What exactly does our assessment measure? I watched my 7 year old son complete an online assessment of his fluency with addition facts last week, and I noticed a few things the assessment measured unintentionally, at least to some degree.
- It measured his ability to decode the symbols presented (eg. 2 + 10 = __).
- It measured his ability to find the keys needed to answer the question on the keyboard.
- It measured his ability to combine the pairs of numbers together to come up with an answer.
The tool used appeared to make an incorrect assumption – that it was measuring fluency with an addition fact exclusively. In fact the feedback it offered to me the parent said exactly that.

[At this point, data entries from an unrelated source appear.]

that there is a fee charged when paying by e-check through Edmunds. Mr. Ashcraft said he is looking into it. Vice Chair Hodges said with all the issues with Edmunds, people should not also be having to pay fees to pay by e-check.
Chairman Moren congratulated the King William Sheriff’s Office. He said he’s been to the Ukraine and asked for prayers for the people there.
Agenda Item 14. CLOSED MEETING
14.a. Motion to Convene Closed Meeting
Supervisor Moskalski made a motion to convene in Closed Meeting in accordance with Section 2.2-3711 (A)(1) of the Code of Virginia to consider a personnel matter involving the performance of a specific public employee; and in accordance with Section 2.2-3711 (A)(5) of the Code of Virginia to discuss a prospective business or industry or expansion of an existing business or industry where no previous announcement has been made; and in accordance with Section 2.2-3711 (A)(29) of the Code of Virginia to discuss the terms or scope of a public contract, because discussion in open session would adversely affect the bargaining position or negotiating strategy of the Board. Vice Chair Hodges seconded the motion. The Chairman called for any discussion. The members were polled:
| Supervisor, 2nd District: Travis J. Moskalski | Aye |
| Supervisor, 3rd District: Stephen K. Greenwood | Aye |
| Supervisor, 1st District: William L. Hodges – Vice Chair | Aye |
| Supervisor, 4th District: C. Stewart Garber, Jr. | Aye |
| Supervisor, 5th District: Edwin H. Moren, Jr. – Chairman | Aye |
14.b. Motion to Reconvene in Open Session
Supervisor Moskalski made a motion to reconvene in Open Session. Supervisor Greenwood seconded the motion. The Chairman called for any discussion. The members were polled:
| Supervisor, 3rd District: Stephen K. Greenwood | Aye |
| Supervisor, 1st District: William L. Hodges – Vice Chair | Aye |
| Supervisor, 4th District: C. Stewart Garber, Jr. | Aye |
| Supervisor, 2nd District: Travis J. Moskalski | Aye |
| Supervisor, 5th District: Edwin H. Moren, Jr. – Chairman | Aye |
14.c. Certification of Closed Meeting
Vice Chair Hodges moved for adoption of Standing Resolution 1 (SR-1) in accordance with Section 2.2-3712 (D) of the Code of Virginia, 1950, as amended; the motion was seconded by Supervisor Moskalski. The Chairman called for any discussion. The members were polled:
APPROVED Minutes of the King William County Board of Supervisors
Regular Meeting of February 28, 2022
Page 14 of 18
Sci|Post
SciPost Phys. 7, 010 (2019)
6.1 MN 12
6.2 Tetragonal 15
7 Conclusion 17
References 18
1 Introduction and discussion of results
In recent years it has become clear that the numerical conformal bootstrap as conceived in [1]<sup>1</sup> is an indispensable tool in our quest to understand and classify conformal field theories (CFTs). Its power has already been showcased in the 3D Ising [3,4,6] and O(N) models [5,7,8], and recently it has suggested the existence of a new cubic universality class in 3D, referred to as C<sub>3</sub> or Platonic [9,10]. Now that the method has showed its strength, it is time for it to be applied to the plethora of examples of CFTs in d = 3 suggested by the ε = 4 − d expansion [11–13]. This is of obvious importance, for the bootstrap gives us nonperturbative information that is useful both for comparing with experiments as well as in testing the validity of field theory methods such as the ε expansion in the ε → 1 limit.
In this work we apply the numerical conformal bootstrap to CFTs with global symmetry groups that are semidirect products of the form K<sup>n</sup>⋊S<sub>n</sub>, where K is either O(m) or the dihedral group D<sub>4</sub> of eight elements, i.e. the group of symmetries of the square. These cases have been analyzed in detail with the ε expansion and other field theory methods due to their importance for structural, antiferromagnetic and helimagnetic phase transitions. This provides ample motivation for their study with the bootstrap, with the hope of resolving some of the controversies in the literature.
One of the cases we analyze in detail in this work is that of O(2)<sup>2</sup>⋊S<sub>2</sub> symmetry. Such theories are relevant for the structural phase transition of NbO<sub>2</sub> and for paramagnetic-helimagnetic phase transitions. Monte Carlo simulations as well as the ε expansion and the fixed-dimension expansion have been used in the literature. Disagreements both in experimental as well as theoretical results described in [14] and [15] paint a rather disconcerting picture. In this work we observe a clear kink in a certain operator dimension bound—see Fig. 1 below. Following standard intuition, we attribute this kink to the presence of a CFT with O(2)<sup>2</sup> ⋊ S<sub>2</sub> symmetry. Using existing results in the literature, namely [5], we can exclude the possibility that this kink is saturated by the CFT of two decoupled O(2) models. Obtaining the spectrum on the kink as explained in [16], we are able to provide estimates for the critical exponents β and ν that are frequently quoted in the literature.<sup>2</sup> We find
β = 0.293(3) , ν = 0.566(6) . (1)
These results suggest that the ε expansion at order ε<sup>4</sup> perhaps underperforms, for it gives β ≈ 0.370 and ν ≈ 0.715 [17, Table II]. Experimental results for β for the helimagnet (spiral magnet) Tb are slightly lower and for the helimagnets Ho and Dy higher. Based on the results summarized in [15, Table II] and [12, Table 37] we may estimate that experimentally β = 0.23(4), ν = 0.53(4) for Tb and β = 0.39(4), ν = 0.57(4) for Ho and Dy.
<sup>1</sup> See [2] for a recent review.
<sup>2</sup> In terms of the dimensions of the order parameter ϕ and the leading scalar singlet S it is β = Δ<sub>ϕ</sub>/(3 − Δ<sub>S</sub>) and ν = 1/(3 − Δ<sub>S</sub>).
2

However, there were some important things not measured by this online tool.
- It did not measure his ability to explain his reasoning to others.
- It did not ask him to show multiple solutions for finding his answer.
- It did not present a meaningful context, and measure my son’s ability to apply his understanding to that context.
- It did not check to see if my son had gained any transferable understanding.
- It did not allow my son to talk to peers about his solution.
When we look at any assessment tool, we should ask ourselves, what is possible to measure with this tool, what may be unintentionally measured with this tool, and most importantly, what is not measured with this tool.
Virtually all digital assessment tools I have looked at are very good at the low-hanging fruit of automated responses to trivial questions, and almost none of them help answer more important questions about student understanding.